▶ WHAT TO WORK ON
Write the records below out in full, character for character, with no pictures.

Start of Block

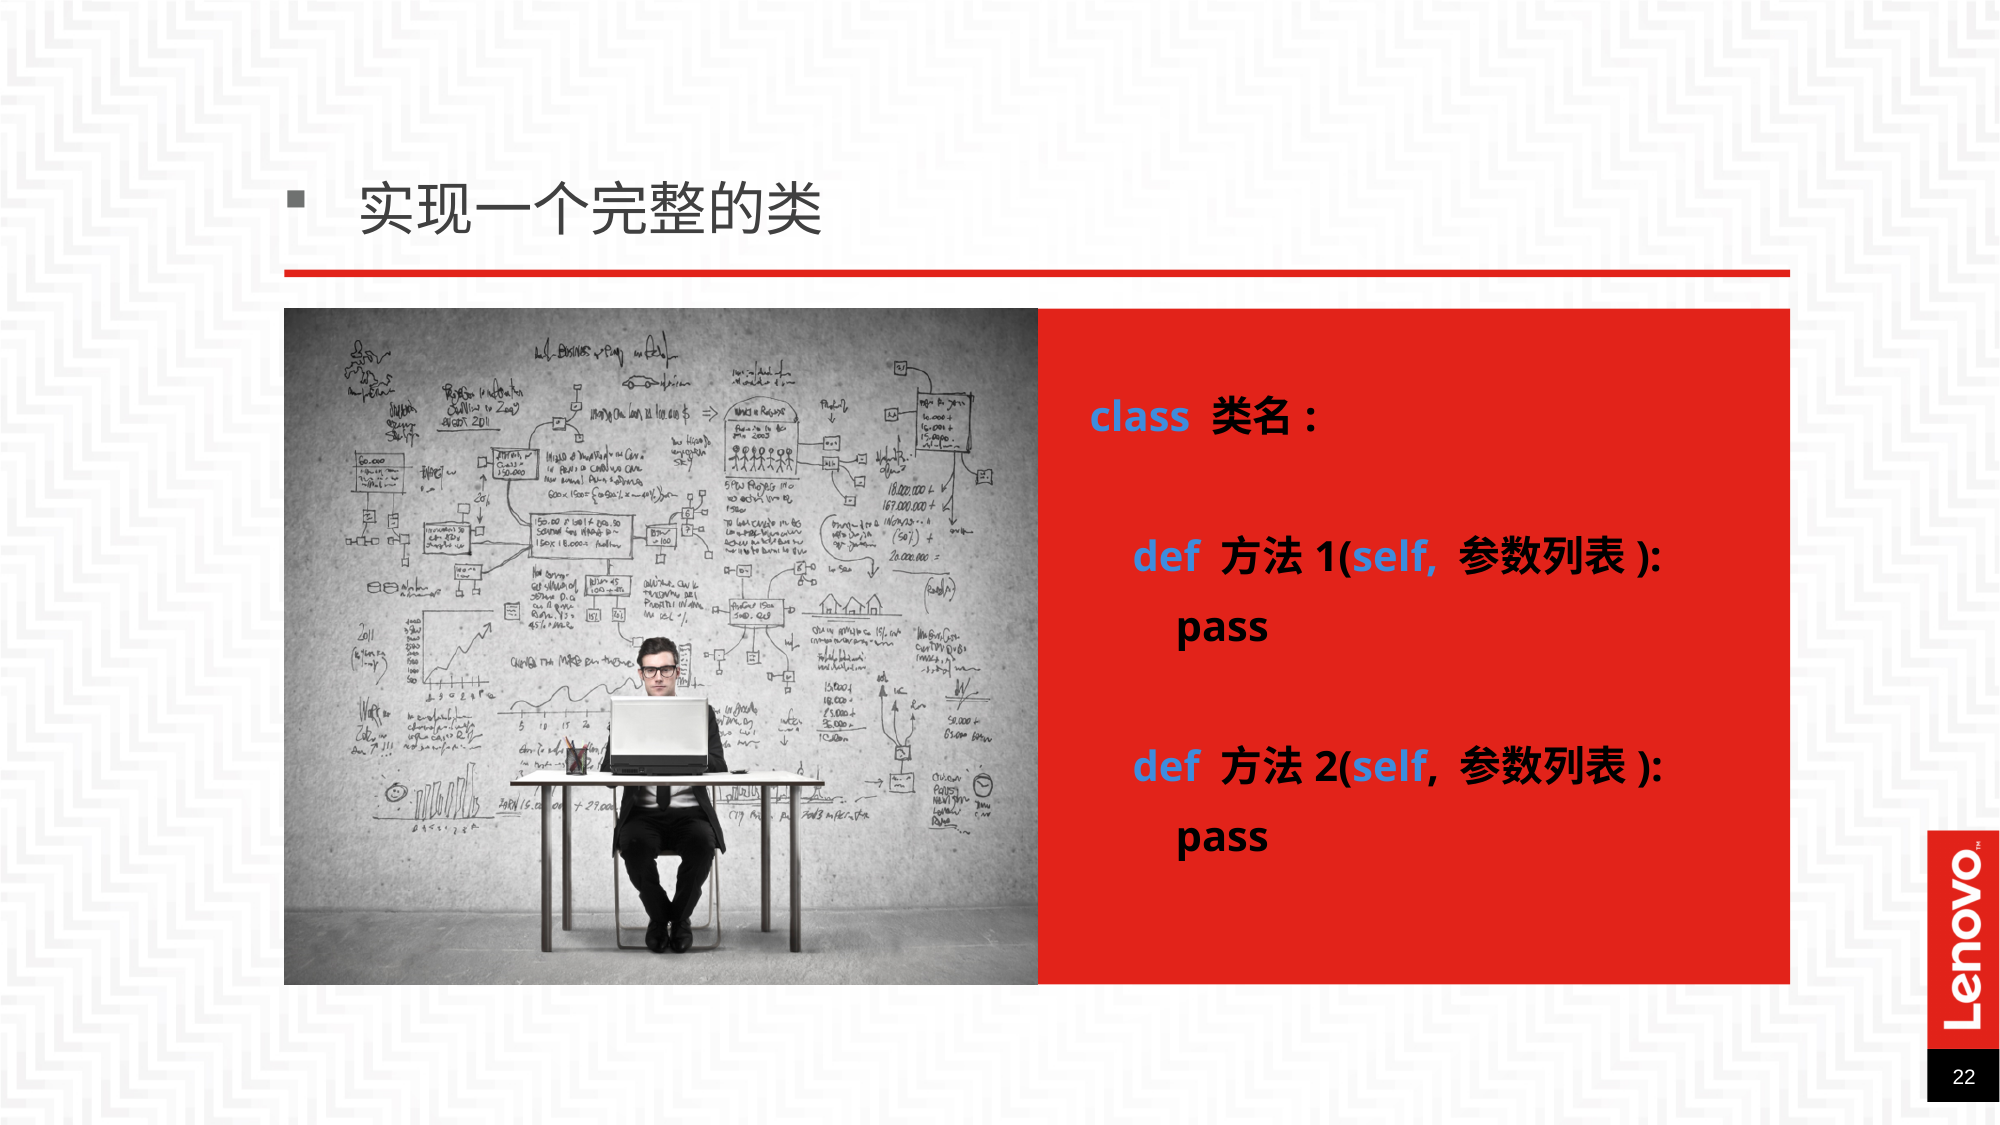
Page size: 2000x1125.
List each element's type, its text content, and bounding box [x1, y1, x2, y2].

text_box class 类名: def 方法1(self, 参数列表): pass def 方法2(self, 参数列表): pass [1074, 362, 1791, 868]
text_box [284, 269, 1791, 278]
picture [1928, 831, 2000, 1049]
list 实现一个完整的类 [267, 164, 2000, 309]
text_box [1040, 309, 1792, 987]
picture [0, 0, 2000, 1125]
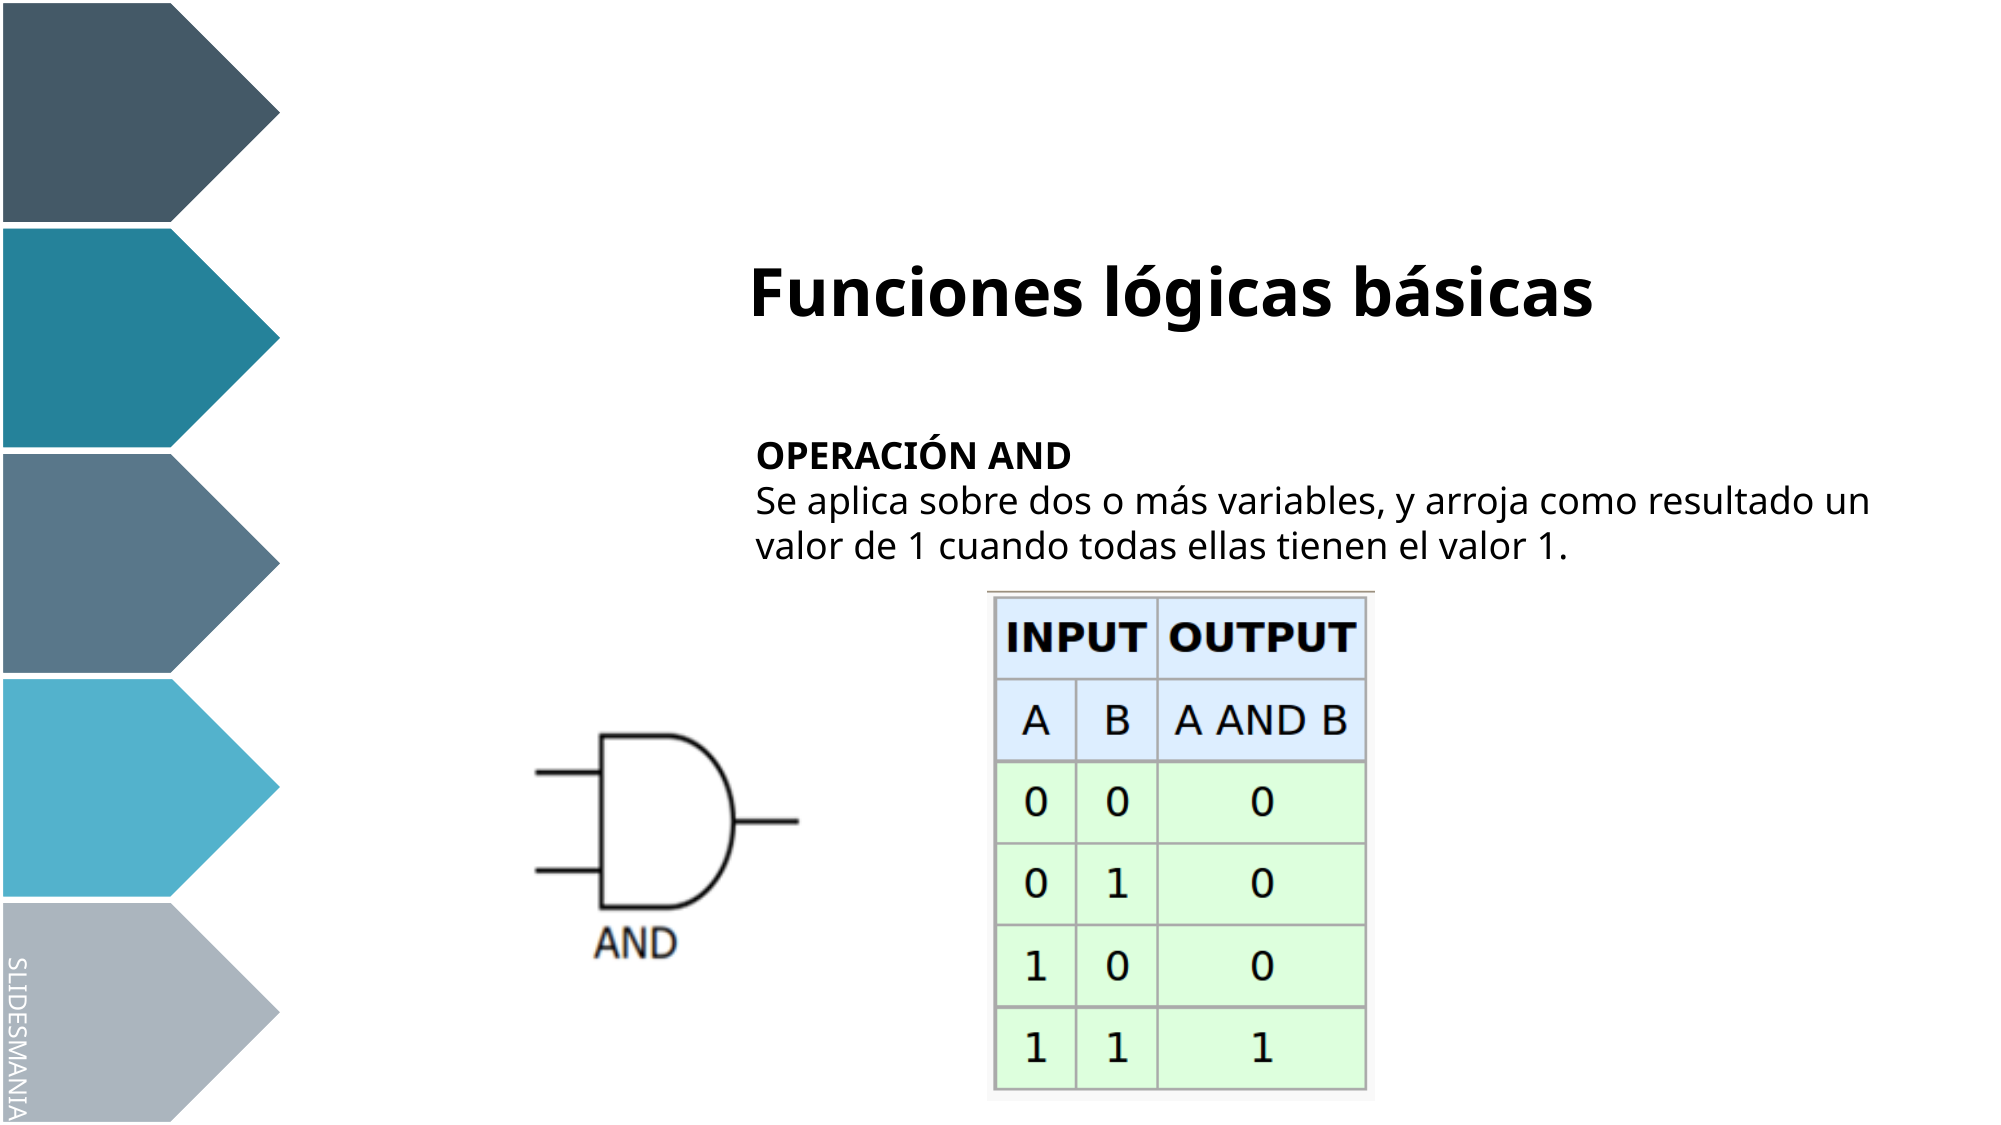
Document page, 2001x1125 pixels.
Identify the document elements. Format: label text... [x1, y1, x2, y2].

End of Block

▶ WRITTEN ANSWER
Page size: 2000x1125.
List each element's type, its text content, and bounding box [x1, y1, x2, y2].

text_box class 类名: def 方法1(self, 参数列表): pass def 方法2(self, 参数列表): pass [1074, 362, 1791, 868]
text_box [284, 269, 1791, 278]
picture [1928, 831, 2000, 1049]
list 实现一个完整的类 [267, 164, 2000, 309]
text_box [1040, 309, 1792, 987]
picture [0, 0, 2000, 1125]
Document page, 2001x1125 pixels.
Identify the document elements. Format: label text... [x1, y1, x2, y2].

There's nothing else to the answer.